The question made her chest tighten. She could not answer it, but she did not need to. She forced herself to focus on form, on motion, on flow.
Ruria stayed in the corner, sweeping the hall quietly, glancing at Kaelis occasionally. There was a gentle presence in her gaze, patient, unassuming, grounding.
Hours passed. The sun climbed higher, bathing the hall in warm light. Kaelis repeated the same sequences over and over, letting her body exhaust itself. Each strike, each turn, each parry was an affirmation that she was still alive, still capable, still herself.
By midday, Vaelor returned. Not a word, not a sound. He watched from the doorway as Kaelis moved through her sequences. Her blade struck wood and stone, spun through the air, returned to her hands. He did not intervene, did not judge. He simply watched.
The awareness of his presence added tension, but also a strange comfort. She knew he could step in at any moment, could erase her enemies or stop a mistake with a flick of his wrist. Yet he did not. He allowed her to exist in her own strength, even if it was nothing compared to his.

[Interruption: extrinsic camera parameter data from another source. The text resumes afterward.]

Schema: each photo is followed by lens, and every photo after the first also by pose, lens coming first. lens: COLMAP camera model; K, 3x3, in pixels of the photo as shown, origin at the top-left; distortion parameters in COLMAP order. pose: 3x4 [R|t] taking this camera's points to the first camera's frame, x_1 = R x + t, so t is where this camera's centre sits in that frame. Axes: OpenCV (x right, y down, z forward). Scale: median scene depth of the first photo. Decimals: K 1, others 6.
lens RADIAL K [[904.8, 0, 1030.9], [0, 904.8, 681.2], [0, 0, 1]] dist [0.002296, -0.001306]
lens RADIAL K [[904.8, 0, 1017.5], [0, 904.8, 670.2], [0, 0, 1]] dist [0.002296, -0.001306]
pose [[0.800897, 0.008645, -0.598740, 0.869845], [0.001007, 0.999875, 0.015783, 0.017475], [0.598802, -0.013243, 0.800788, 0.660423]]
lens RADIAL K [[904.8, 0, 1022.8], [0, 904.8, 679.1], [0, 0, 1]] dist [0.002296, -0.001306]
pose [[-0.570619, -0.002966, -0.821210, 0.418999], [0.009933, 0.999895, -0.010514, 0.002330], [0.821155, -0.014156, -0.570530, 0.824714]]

She finished her drills, breathing heavy but steady. She placed her blade down and wiped sweat from her brow. The mundane actions of wiping, resting, and drawing a deep breath felt like a small victory.
Ruria returned then, carrying fresh tea. She placed it beside Kaelis silently.
"You trained enough for today," she said softly.
Kaelis shook her head slightly, almost reflexively. "I can keep going."
"You've done enough," Ruria insisted. "Even the strongest need to rest."
Kaelis finally relented. She sat, sipping the tea, feeling warmth spread through her chest. The castle outside was quiet, almost peaceful. The horrors of the night were still present in memory, in scars, in the way the air carried the echo of screams that no one would ever speak of again.
But for now, for this moment, life was mundane.
They washed the training mats. They organized the weapons. Kaelis noticed the sun climbing steadily overhead, casting shadows that moved slowly across the hall. The world was moving forward. Even if the blood had stained the night, the morning brought a promise of routine, of quiet persistence, of small acts that kept the mind tethered to the present.
She glanced at the bloodstain outside again. It still lingered faintly in her memory, but not in reality. The sunlight had begun to bleach it from the stones.
And in that small, fragile way, Kaelis allowed herself a fleeting sense of peace. Not triumph. Not comfort. Not even relief. Just… existence.
A life continuing, mundane and unremarkable. And yet, after everything, that was enough.
She did not cry. She would not cry. But the tremor in her hands, the tightness in her chest, reminded her that even the strongest blade sometimes bore the weight of a world it could not fully control.